An Information Theory of Compute-Optimal Size Scaling, Emergence, and Plateaus in Language Models

Published: 09 Oct 2024, Last Modified: 19 Nov 2024Compression Workshop @ NeurIPS 2024EveryoneRevisionsBibTeXCC BY 4.0
Keywords: Language models, scaling law, emergence, plateauing, Low-Density Parity Check codes, sequential learning, composition of skills.
TL;DR: We present a simplified unified graph framework to explain compute-optimal size scaling, emergent capabilities, and performance plateauing using tools from iterative decoding in information theory and random network theory.
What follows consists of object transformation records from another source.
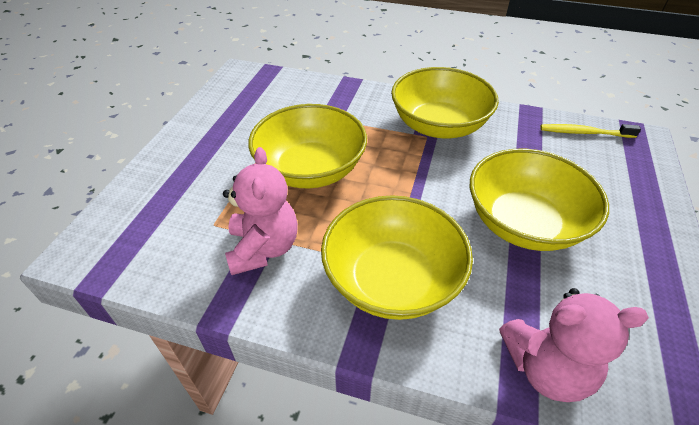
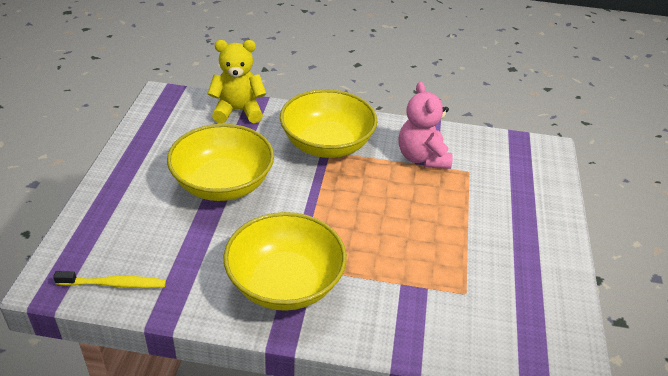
camera: 170 degrees right, 5 degrees down
(310, 169) = (412, 220): yellow bowl -> none
(546, 368) = (238, 111): pink teddy bear -> yellow teddy bear

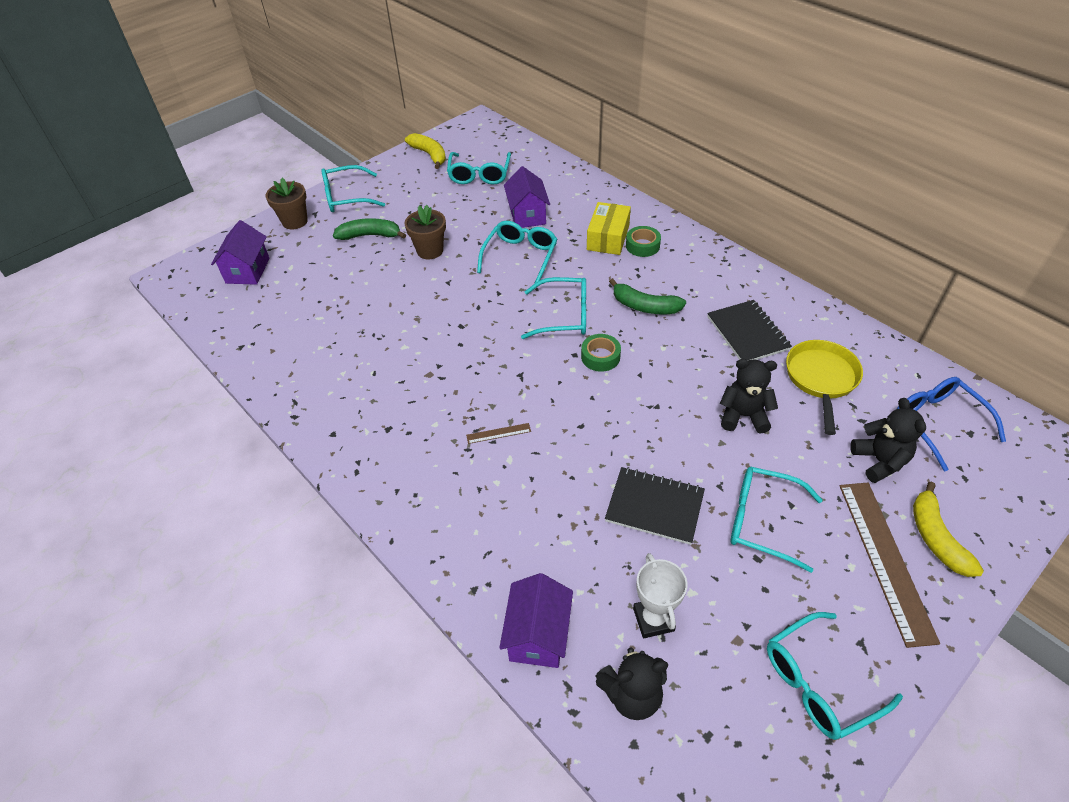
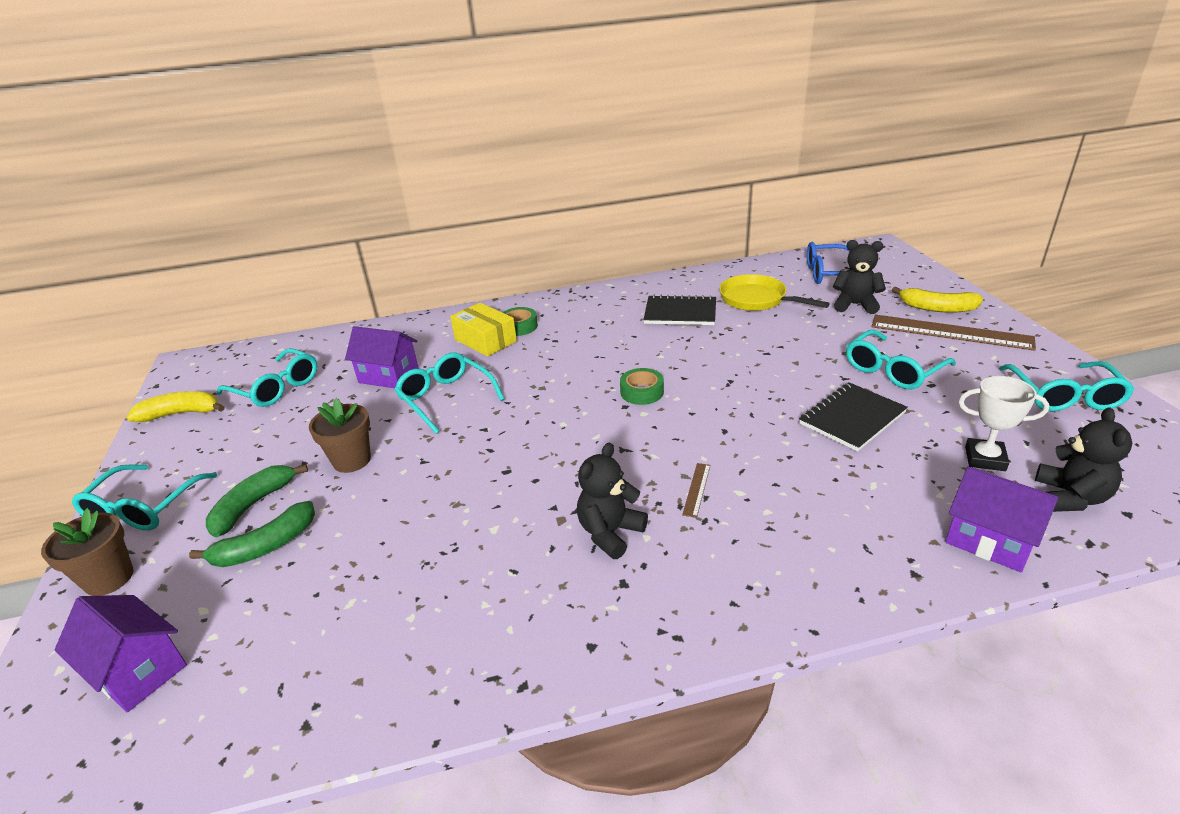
camera: 60 degrees left, 15 degrees down
(564, 316) = (565, 396): turquoise glasses -> none
(644, 306) = (599, 349): green banana -> green banana (266, 546)
(743, 416) = (772, 343): black teddy bear -> black teddy bear (610, 533)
Abstract: Recent empirical studies show three phenomena with increasing size of language models: compute-optimal size scaling, emergent capabilities, and performance plateauing. We present a simple unified mathematical framework to explain all of these language model scaling phenomena, building on recent skill-text bipartite graph frameworks for semantic learning. Modeling the learning of concepts from texts as an iterative process yields an analogy to iterative decoding of low-density parity check (LDPC) codes in information theory. Thence, drawing on finite-size scaling characterizations of LDPC decoding, we derive the compute-optimal size scaling (Chinchilla rule) for language models. Further, using tools from random network theory, we provide a simple explanation for both emergence of complex skills and plateauing of performance as the size of language models scale. We see multiple plateaus.